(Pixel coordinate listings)
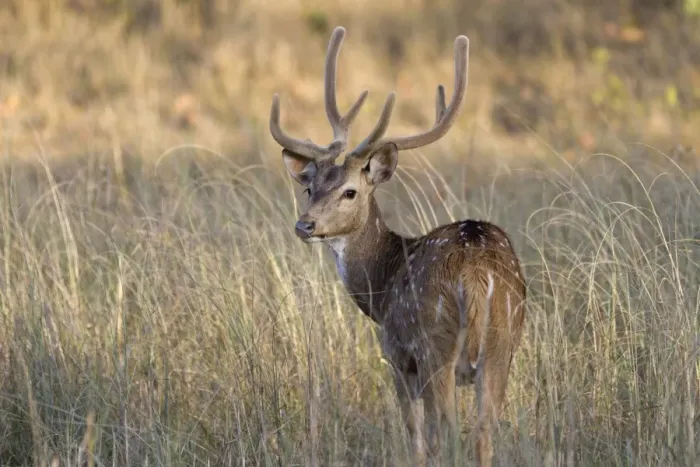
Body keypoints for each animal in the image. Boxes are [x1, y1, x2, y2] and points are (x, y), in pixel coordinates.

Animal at [269, 26, 526, 467]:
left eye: (350, 192)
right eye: (309, 187)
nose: (305, 224)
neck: (381, 287)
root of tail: (476, 272)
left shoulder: (397, 357)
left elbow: (417, 438)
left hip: (435, 346)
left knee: (448, 432)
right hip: (501, 346)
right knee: (483, 434)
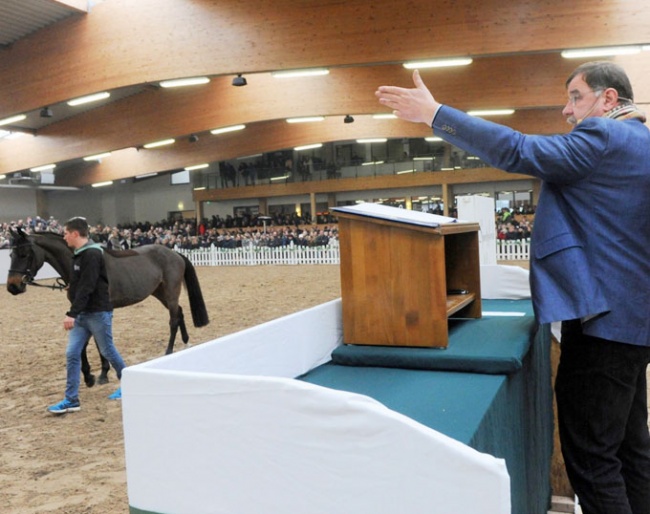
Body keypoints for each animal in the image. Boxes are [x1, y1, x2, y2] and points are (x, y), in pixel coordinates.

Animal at [7, 228, 210, 384]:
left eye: (25, 254)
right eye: (11, 254)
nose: (12, 286)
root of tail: (174, 253)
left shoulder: (99, 310)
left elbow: (97, 341)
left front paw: (102, 374)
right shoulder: (83, 310)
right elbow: (87, 340)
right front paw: (90, 374)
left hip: (170, 292)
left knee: (173, 319)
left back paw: (168, 351)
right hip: (160, 293)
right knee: (180, 313)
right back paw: (186, 342)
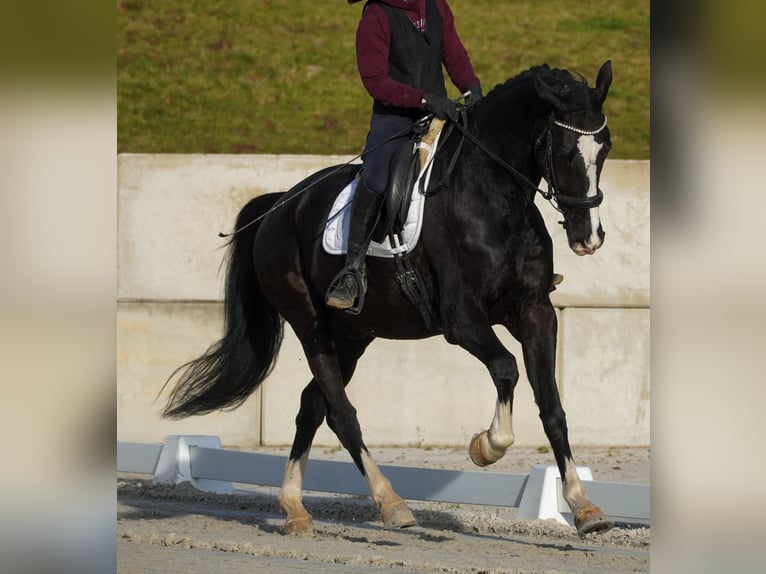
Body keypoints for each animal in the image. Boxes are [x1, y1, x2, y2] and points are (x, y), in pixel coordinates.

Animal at [162, 61, 614, 538]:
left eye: (605, 149)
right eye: (564, 151)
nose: (589, 238)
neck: (494, 198)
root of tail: (281, 205)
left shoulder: (535, 312)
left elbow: (552, 406)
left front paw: (584, 507)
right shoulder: (461, 320)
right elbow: (506, 368)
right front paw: (486, 446)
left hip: (353, 336)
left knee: (312, 406)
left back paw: (295, 508)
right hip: (311, 324)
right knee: (341, 413)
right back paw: (391, 503)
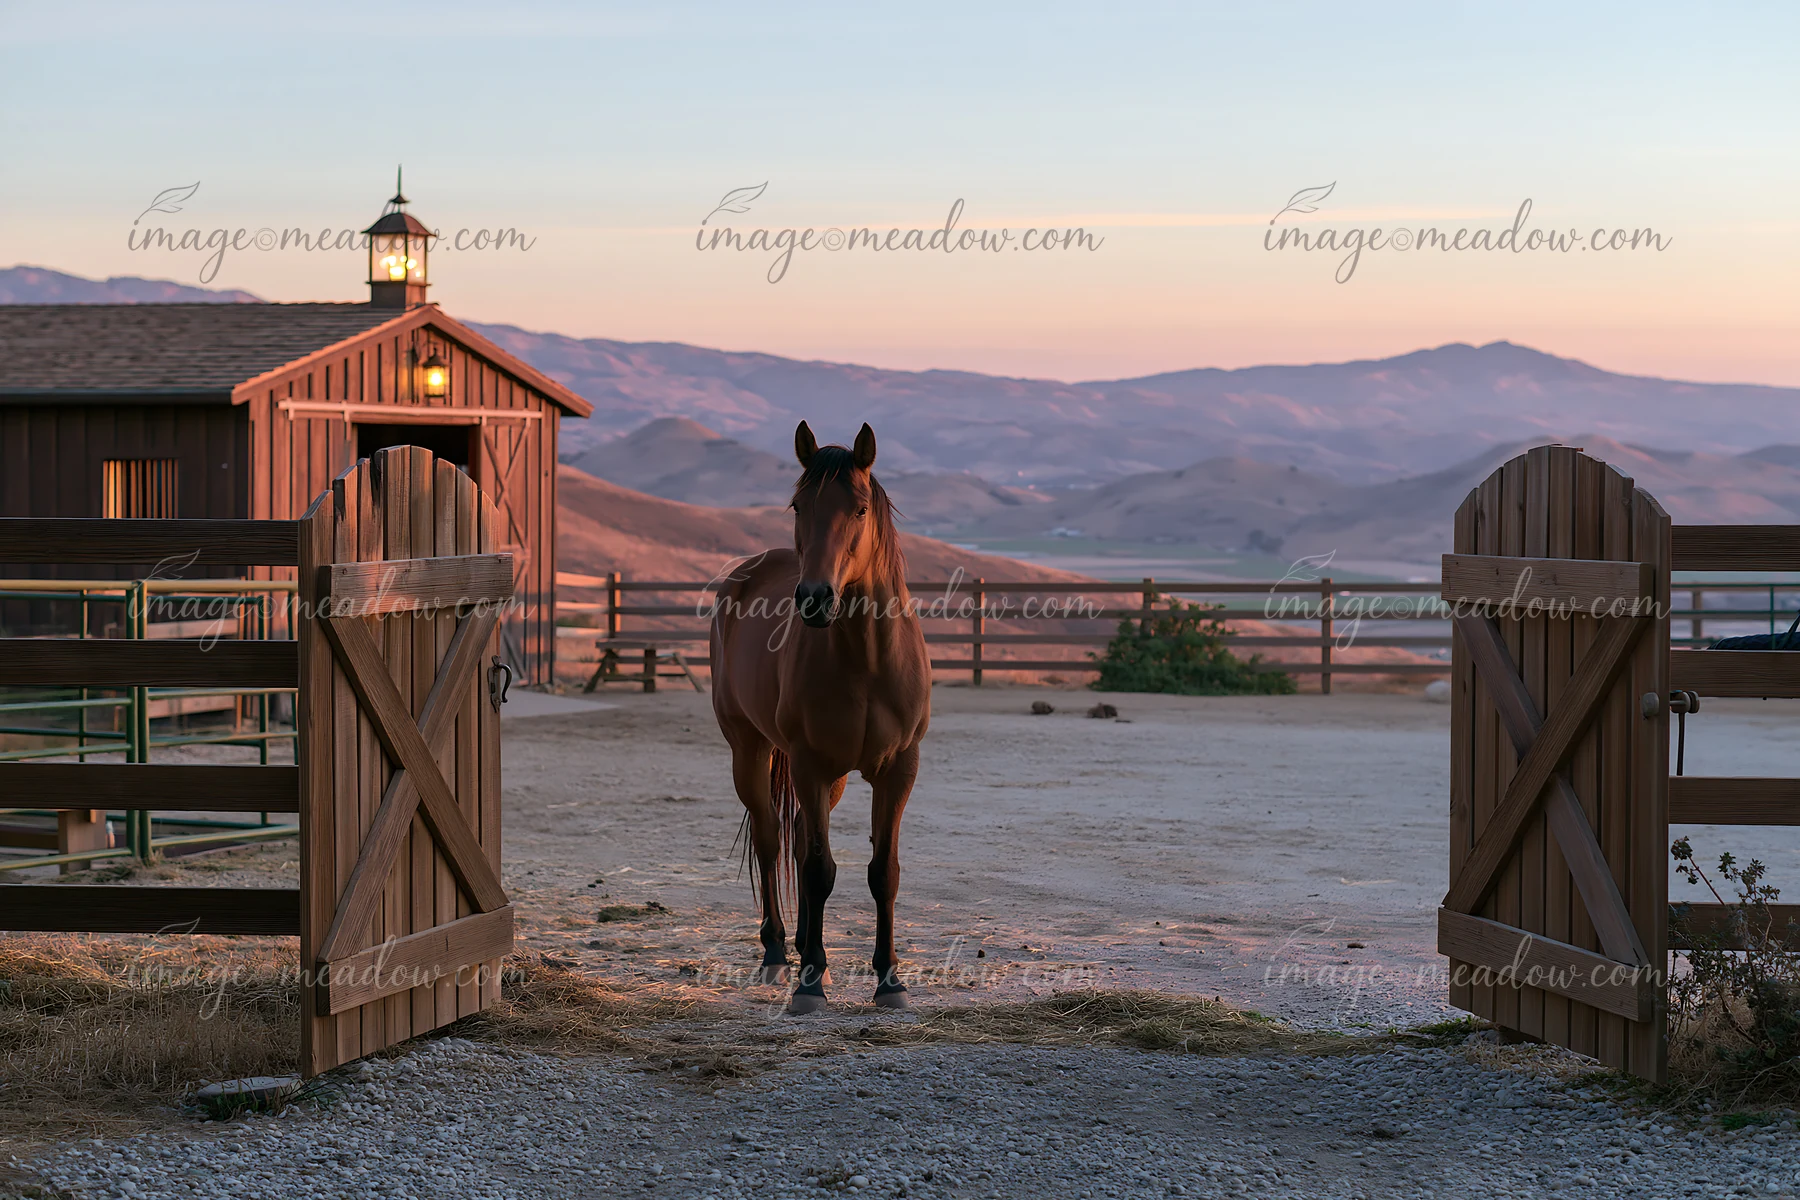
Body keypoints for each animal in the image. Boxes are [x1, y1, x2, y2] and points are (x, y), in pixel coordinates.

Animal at [709, 421, 931, 1014]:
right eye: (797, 505)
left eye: (859, 508)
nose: (813, 599)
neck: (868, 661)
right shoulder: (808, 763)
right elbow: (816, 869)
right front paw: (808, 983)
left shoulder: (899, 770)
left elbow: (883, 873)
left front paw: (889, 980)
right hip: (750, 752)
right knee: (772, 840)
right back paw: (779, 953)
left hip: (828, 779)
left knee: (800, 834)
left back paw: (813, 947)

- [PROMPT]
Look for the word "knee" in the data, then return every line that contains it.

- [RESPONSE]
left knee: (448, 432)
right knee: (483, 434)
left knee: (173, 319)
right knee: (180, 313)
left knee: (312, 406)
right knee: (341, 413)
right knee: (772, 840)
left knee: (800, 834)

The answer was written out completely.